-- GIVEN ENTRIES follows --

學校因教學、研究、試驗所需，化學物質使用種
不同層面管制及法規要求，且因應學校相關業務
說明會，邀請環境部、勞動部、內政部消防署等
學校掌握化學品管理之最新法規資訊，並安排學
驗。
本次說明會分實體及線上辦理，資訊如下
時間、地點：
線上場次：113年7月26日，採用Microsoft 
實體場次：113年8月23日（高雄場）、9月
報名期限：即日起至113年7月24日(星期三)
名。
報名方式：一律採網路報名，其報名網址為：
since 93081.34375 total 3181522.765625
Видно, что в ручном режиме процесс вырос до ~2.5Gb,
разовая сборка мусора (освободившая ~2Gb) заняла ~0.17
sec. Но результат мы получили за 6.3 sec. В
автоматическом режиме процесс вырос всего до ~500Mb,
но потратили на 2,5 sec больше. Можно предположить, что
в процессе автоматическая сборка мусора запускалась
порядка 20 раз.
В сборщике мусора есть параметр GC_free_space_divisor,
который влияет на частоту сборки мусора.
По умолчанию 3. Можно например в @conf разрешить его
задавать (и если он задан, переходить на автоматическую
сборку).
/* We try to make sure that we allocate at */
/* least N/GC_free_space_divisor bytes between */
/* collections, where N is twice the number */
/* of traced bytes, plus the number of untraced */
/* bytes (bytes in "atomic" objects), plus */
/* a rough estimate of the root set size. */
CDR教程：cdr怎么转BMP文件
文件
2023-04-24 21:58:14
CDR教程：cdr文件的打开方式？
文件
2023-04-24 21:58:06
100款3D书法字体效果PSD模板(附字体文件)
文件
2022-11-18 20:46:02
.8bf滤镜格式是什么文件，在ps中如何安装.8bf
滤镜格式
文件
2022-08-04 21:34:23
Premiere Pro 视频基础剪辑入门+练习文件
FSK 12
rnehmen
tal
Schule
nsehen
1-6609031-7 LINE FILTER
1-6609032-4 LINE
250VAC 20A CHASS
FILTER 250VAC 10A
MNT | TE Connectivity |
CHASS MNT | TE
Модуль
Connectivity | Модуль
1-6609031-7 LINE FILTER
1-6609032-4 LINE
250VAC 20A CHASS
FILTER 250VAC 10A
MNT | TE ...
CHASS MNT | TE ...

-- GIVEN ENTRIES concluded --

YOUR INSTRUCTIONS: For the entries shown above, tally every line containing the word "plus". Report the tally and nothing else.

WRITTEN SOLUTION: 2